Donald Duck "The Old Castle's Secret" by Carl Barks (Fantagraphics) -- The title story is one of my favorite Barks tales (admittedly my Barks immersion is relatively shallow), partly because the plot involves Donald, his nephews and Uncle Scrooge skulking about an old, haunted castle and solving a mystery, making it not completely unlike your average episode of Scooby-Doo. Barks gives it his all, too, filling the panels with lots of slapstick and suspense. The good news is that's not the lone gem – this book is filled with wonderful tales involving Donald taking up fox hunting (at Uncle Scrooge's behest, facing off against gunslingers in the old West, competing in a rocket ship race to the moon, being an extremely bad member of the Coast Patrol and – in perhaps the funniest story of the bunch – acting as a very sleepy night watchmen, with the nephews trying any number of devices (including a tuba) to keep him awake. This is all-killer, no-filler Barks material here and an excellent introduction to those who haven't dived in yet.

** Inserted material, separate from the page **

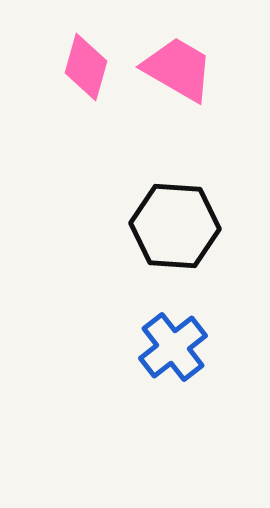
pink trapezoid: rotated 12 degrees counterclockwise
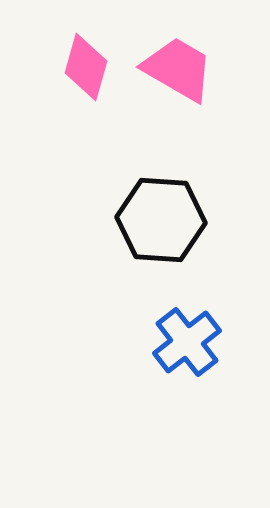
black hexagon: moved 14 px left, 6 px up
blue cross: moved 14 px right, 5 px up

Nurse Nurse by Katie Skelly (Sparkplug) -- A young nurse travels to outer space and battles pirates, evil corporations and nefarious butterflies. I'm making it sound more genre-y and action-oriented than it actually is. Skelly has a loose, trippy style, both in her storytelling and her art that gives the book an off-kilter, "anything can happen" vibe. There's also an air of melancholia that runs throughout the work, a sense of loss and confusion that gives the book an added weight. I enjoyed reading this.